Multimodal benchmarks now address real-world challenges such as visit sequence missingness and modality dominance. NECHO v2 (Koo, 2024) applies systematic knowledge distillation from a completeness-sensitive teacher to a missing-data-aware student, combining curriculum-guided data erasing, cross-modal transformer distillation, and hierarchical dual-logit alignment to achieve robust sequential diagnosis even under uncertain and imbalanced data incompleteness.

6. Applications and Impact Domains

Sequential diagnosis benchmarks form the backbone of rigorous evaluation in diverse fields. Industrial process monitoring and target identification (0710.4847, Feldman et al., 2014), quality control (0710.4847), personalized medicine and fault triage (Wang, 2015), differential dementia diagnosis from lab-test sequences (Xing et al., 21 Feb 2025), point-of-care MRI task selection (Du et al., 7 May 2025), and clinical symptom inquiring and adaptive diagnosis (Yuan et al., 2021) are all domains represented by dedicated benchmarks. In each, sequential approaches enable earlier, more cost-effective, and more granular detection than static or naive alternatives.

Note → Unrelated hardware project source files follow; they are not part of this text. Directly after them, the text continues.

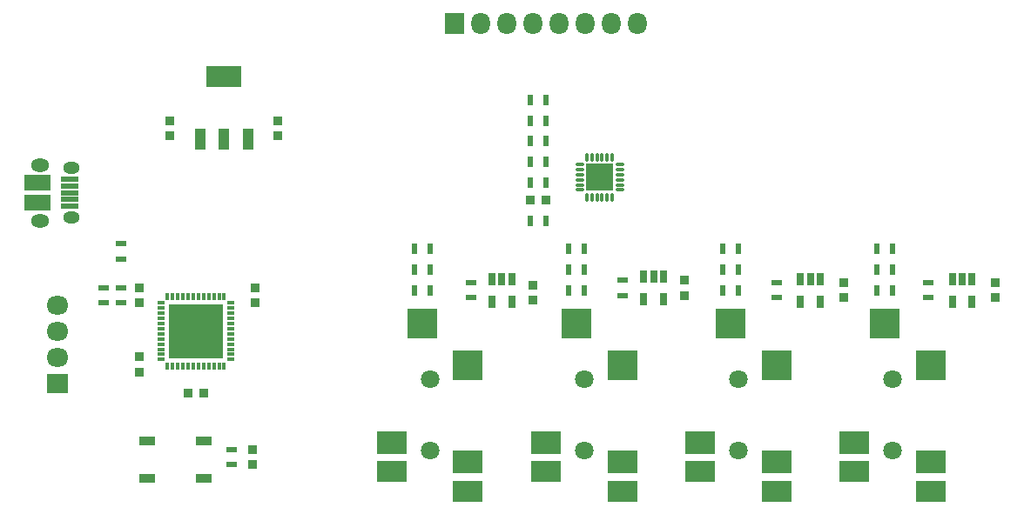
<source format=gts>
G04 #@! TF.FileFunction,Soldermask,Top*
%FSLAX46Y46*%
G04 Gerber Fmt 4.6, Leading zero omitted, Abs format (unit mm)*
G04 Created by KiCad (PCBNEW 4.0.1-3.201512221402+6198~38~ubuntu14.04.1-stable) date Wed 24 Feb 2016 01:49:48 AM EST*
%MOMM*%
G01*
G04 APERTURE LIST*
%ADD10C,0.100000*%
%ADD11R,0.750000X1.160000*%
%ADD12O,0.350000X0.900000*%
%ADD13O,0.900000X0.350000*%
%ADD14R,1.350000X1.350000*%
%ADD15R,0.350000X0.800000*%
%ADD16R,0.800000X0.350000*%
%ADD17R,1.387500X1.387500*%
%ADD18R,3.350000X2.000000*%
%ADD19R,1.050000X2.000000*%
%ADD20R,1.600000X0.950000*%
%ADD21R,2.900000X2.900000*%
%ADD22R,2.900000X2.300000*%
%ADD23R,2.900000X2.100000*%
%ADD24C,1.800000*%
%ADD25R,2.132000X1.827200*%
%ADD26O,2.132000X1.827200*%
%ADD27R,0.850000X0.900000*%
%ADD28R,0.900000X0.850000*%
%ADD29R,0.600000X1.000000*%
%ADD30R,1.000000X0.600000*%
%ADD31R,1.750000X0.500000*%
%ADD32O,1.600000X1.200000*%
%ADD33O,1.800000X1.300000*%
%ADD34R,2.600000X1.525000*%
%ADD35R,1.827200X2.132000*%
%ADD36O,1.827200X2.132000*%
G04 APERTURE END LIST*
D10*
D11*
X162700000Y-87400000D03*
X161750000Y-87400000D03*
X160800000Y-87400000D03*
X160800000Y-89600000D03*
X162700000Y-89600000D03*
X147950000Y-87400000D03*
X147000000Y-87400000D03*
X146050000Y-87400000D03*
X146050000Y-89600000D03*
X147950000Y-89600000D03*
X132700000Y-87150000D03*
X131750000Y-87150000D03*
X130800000Y-87150000D03*
X130800000Y-89350000D03*
X132700000Y-89350000D03*
X117950000Y-87400000D03*
X117000000Y-87400000D03*
X116050000Y-87400000D03*
X116050000Y-89600000D03*
X117950000Y-89600000D03*
D12*
X125250000Y-79450000D03*
X125750000Y-79450000D03*
X126250000Y-79450000D03*
X126750000Y-79450000D03*
X127250000Y-79450000D03*
X127750000Y-79450000D03*
D13*
X128450000Y-78750000D03*
X128450000Y-78250000D03*
X128450000Y-77750000D03*
X128450000Y-77250000D03*
X128450000Y-76750000D03*
X128450000Y-76250000D03*
D12*
X127750000Y-75550000D03*
X127250000Y-75550000D03*
X126750000Y-75550000D03*
X126250000Y-75550000D03*
X125750000Y-75550000D03*
X125250000Y-75550000D03*
D13*
X124550000Y-76250000D03*
X124550000Y-76750000D03*
X124550000Y-77250000D03*
X124550000Y-77750000D03*
X124550000Y-78250000D03*
X124550000Y-78750000D03*
D14*
X127125000Y-76875000D03*
X125875000Y-76875000D03*
X127125000Y-78125000D03*
X125875000Y-78125000D03*
D15*
X84500000Y-95900000D03*
X85000000Y-95900000D03*
X85500000Y-95900000D03*
X86000000Y-95900000D03*
X86500000Y-95900000D03*
X87000000Y-95900000D03*
X87500000Y-95900000D03*
X88000000Y-95900000D03*
X88500000Y-95900000D03*
X89000000Y-95900000D03*
X89500000Y-95900000D03*
X90000000Y-95900000D03*
D16*
X90650000Y-95250000D03*
X90650000Y-94750000D03*
X90650000Y-94250000D03*
X90650000Y-93750000D03*
X90650000Y-93250000D03*
X90650000Y-92750000D03*
X90650000Y-92250000D03*
X90650000Y-91750000D03*
X90650000Y-91250000D03*
X90650000Y-90750000D03*
X90650000Y-90250000D03*
X90650000Y-89750000D03*
D15*
X90000000Y-89100000D03*
X89500000Y-89100000D03*
X89000000Y-89100000D03*
X88500000Y-89100000D03*
X88000000Y-89100000D03*
X87500000Y-89100000D03*
X87000000Y-89100000D03*
X86500000Y-89100000D03*
X86000000Y-89100000D03*
X85500000Y-89100000D03*
X85000000Y-89100000D03*
X84500000Y-89100000D03*
D16*
X83850000Y-89750000D03*
X83850000Y-90250000D03*
X83850000Y-90750000D03*
X83850000Y-91250000D03*
X83850000Y-91750000D03*
X83850000Y-92250000D03*
X83850000Y-92750000D03*
X83850000Y-93250000D03*
X83850000Y-93750000D03*
X83850000Y-94250000D03*
X83850000Y-94750000D03*
X83850000Y-95250000D03*
D17*
X89181250Y-90568750D03*
X87893750Y-90568750D03*
X86606250Y-90568750D03*
X85318750Y-90568750D03*
X89181250Y-91856250D03*
X87893750Y-91856250D03*
X86606250Y-91856250D03*
X85318750Y-91856250D03*
X89181250Y-93143750D03*
X87893750Y-93143750D03*
X86606250Y-93143750D03*
X85318750Y-93143750D03*
X89181250Y-94431250D03*
X87893750Y-94431250D03*
X86606250Y-94431250D03*
X85318750Y-94431250D03*
D18*
X90000000Y-67700000D03*
D19*
X87700000Y-73800000D03*
X90000000Y-73800000D03*
X92300000Y-73800000D03*
D20*
X82500000Y-106850000D03*
X88000000Y-106850000D03*
X88000000Y-103150000D03*
X82500000Y-103150000D03*
D21*
X154250000Y-91750000D03*
X158700000Y-95850000D03*
D22*
X158700000Y-105250000D03*
D23*
X158700000Y-108050000D03*
X151300000Y-106150000D03*
D22*
X151300000Y-103350000D03*
D24*
X155000000Y-104150000D03*
X155000000Y-97150000D03*
D21*
X124250000Y-91750000D03*
X128700000Y-95850000D03*
D22*
X128700000Y-105250000D03*
D23*
X128700000Y-108050000D03*
X121300000Y-106150000D03*
D22*
X121300000Y-103350000D03*
D24*
X125000000Y-104150000D03*
X125000000Y-97150000D03*
D21*
X139250000Y-91750000D03*
X143700000Y-95850000D03*
D22*
X143700000Y-105250000D03*
D23*
X143700000Y-108050000D03*
X136300000Y-106150000D03*
D22*
X136300000Y-103350000D03*
D24*
X140000000Y-104150000D03*
X140000000Y-97150000D03*
D21*
X109250000Y-91750000D03*
X113700000Y-95850000D03*
D22*
X113700000Y-105250000D03*
D23*
X113700000Y-108050000D03*
X106300000Y-106150000D03*
D22*
X106300000Y-103350000D03*
D24*
X110000000Y-104150000D03*
X110000000Y-97150000D03*
D25*
X73750000Y-97580000D03*
D26*
X73750000Y-95040000D03*
X73750000Y-92500000D03*
X73750000Y-89960000D03*
D27*
X95250000Y-73500000D03*
X95250000Y-72000000D03*
X84750000Y-73500000D03*
X84750000Y-72000000D03*
X92750000Y-105500000D03*
X92750000Y-104000000D03*
D28*
X121250000Y-79750000D03*
X119750000Y-79750000D03*
D27*
X81750000Y-88250000D03*
X81750000Y-89750000D03*
D28*
X88000000Y-98500000D03*
X86500000Y-98500000D03*
D27*
X93000000Y-88250000D03*
X93000000Y-89750000D03*
X120000000Y-89500000D03*
X120000000Y-88000000D03*
X134750000Y-89000000D03*
X134750000Y-87500000D03*
X150250000Y-89250000D03*
X150250000Y-87750000D03*
X165000000Y-89250000D03*
X165000000Y-87750000D03*
X81750000Y-96500000D03*
X81750000Y-95000000D03*
D29*
X119750000Y-76000000D03*
X121250000Y-76000000D03*
D30*
X80000000Y-88250000D03*
X80000000Y-89750000D03*
X78250000Y-89750000D03*
X78250000Y-88250000D03*
D29*
X119750000Y-74000000D03*
X121250000Y-74000000D03*
D30*
X90750000Y-104000000D03*
X90750000Y-105500000D03*
X80000000Y-84000000D03*
X80000000Y-85500000D03*
D29*
X119750000Y-81750000D03*
X121250000Y-81750000D03*
X121250000Y-78000000D03*
X119750000Y-78000000D03*
X108500000Y-86500000D03*
X110000000Y-86500000D03*
X108500000Y-84500000D03*
X110000000Y-84500000D03*
X123500000Y-86500000D03*
X125000000Y-86500000D03*
X123500000Y-84500000D03*
X125000000Y-84500000D03*
X138500000Y-86500000D03*
X140000000Y-86500000D03*
X138500000Y-84500000D03*
X140000000Y-84500000D03*
X153500000Y-86500000D03*
X155000000Y-86500000D03*
X153500000Y-84500000D03*
X155000000Y-84500000D03*
X110000000Y-88500000D03*
X108500000Y-88500000D03*
X140000000Y-88500000D03*
X138500000Y-88500000D03*
X125000000Y-88500000D03*
X123500000Y-88500000D03*
X155000000Y-88500000D03*
X153500000Y-88500000D03*
D30*
X114000000Y-87750000D03*
X114000000Y-89250000D03*
X128750000Y-87500000D03*
X128750000Y-89000000D03*
X143750000Y-87750000D03*
X143750000Y-89250000D03*
X158500000Y-87750000D03*
X158500000Y-89250000D03*
D29*
X119750000Y-72000000D03*
X121250000Y-72000000D03*
X119750000Y-70000000D03*
X121250000Y-70000000D03*
D31*
X75000000Y-77725000D03*
X75000000Y-78375000D03*
X75000000Y-79024100D03*
X75000000Y-79675000D03*
X75000000Y-80325000D03*
D32*
X75125000Y-76600000D03*
X75125000Y-81450000D03*
D33*
X72125000Y-76300000D03*
X72125000Y-81750000D03*
D34*
X71875000Y-78062500D03*
X71875000Y-79987500D03*
D35*
X112380000Y-62500000D03*
D36*
X114920000Y-62500000D03*
X117460000Y-62500000D03*
X120000000Y-62500000D03*
X122540000Y-62500000D03*
X125080000Y-62500000D03*
X127620000Y-62500000D03*
X130160000Y-62500000D03*
M02*

</source>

The breadth of these benchmarks has revealed enduring challenges: the curse of dimensionality in belief space (Wang, 2015), the sensitivity to data quality and bias (Mishra et al., 2020), and the limitations of heuristic or black-box performance metrics for future-facing model development.

7. Reflections and Future Directions

Sequential diagnosis benchmarks have evolved significantly, integrating advances in optimal control, approximate inference, reinforcement learning, deep sequence modeling, and meta-evaluation. Contemporary benchmarks push beyond accuracy to demand resource efficiency, robustness to missingness and bias, and transparency of reasoning.

Key open directions include scalable optimal policy computation for high-dimensional/multimodal sequences, rigorous quality metric application, synthesis of richer agent collaboration paradigms, and fully open-ended clinical reasoning. As diagnostic AI permeates real-world settings, the ongoing refinement of systematic, high-fidelity sequential diagnosis benchmarks remains critical for the development and safe deployment of clinically and industrially relevant systems.